• [Aim of the exercise] Exact copy, pictures excluded: please retype every record below.

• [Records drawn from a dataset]
____________________

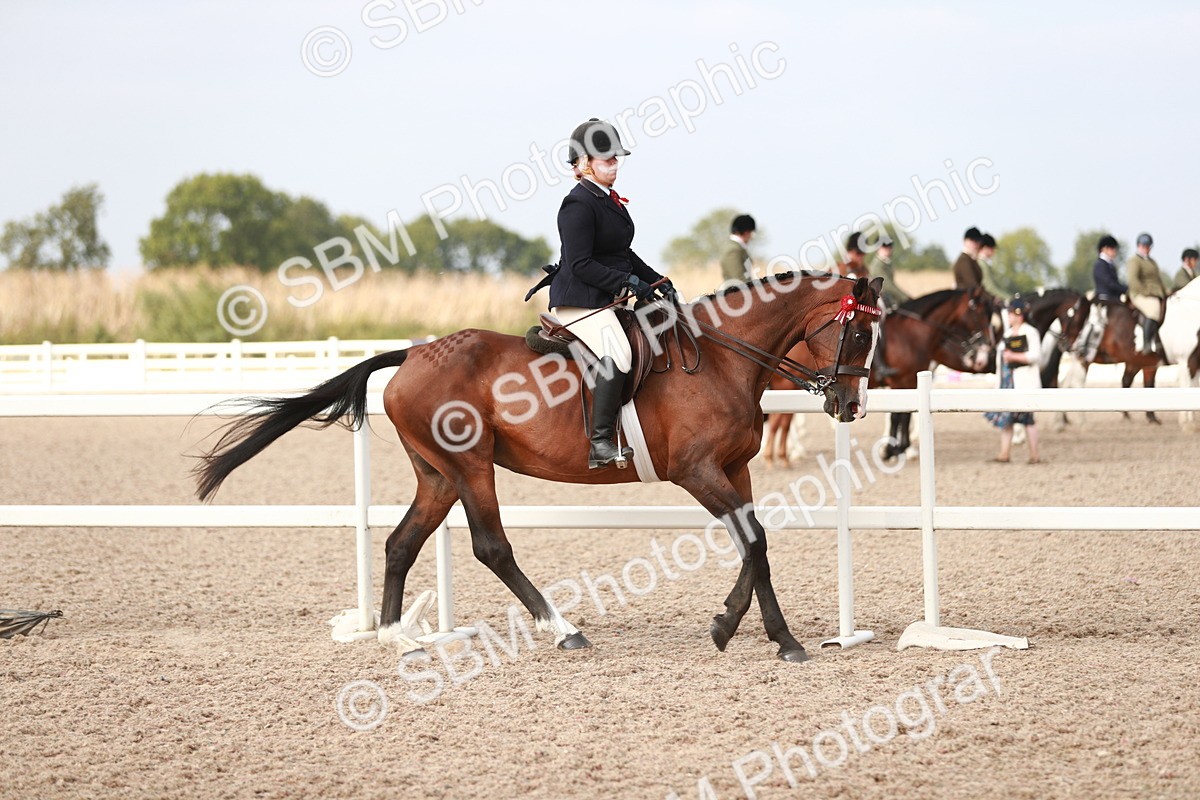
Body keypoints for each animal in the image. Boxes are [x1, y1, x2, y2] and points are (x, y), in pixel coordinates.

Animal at [194, 273, 885, 663]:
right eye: (858, 335)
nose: (850, 406)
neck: (719, 358)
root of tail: (415, 353)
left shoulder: (735, 470)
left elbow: (755, 543)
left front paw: (757, 632)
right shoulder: (696, 472)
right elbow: (754, 540)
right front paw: (750, 632)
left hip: (437, 475)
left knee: (401, 543)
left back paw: (397, 637)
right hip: (470, 466)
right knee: (490, 546)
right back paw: (562, 630)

____________________

• [Solution to this exercise]
Body keypoints for each animal in the image. Boxes are [x1, y1, x2, y2] and points are (x, y), in pixel coordinates.

Animal at [194, 273, 885, 663]:
right eye: (858, 335)
nose: (850, 406)
neck: (719, 358)
root of tail: (415, 353)
left shoulder: (735, 470)
left elbow: (755, 543)
left front paw: (757, 632)
right shoulder: (696, 472)
right elbow: (754, 540)
right front paw: (750, 632)
left hip: (437, 475)
left knee: (401, 543)
left back paw: (397, 637)
right hip: (470, 466)
right knee: (490, 546)
right back paw: (562, 630)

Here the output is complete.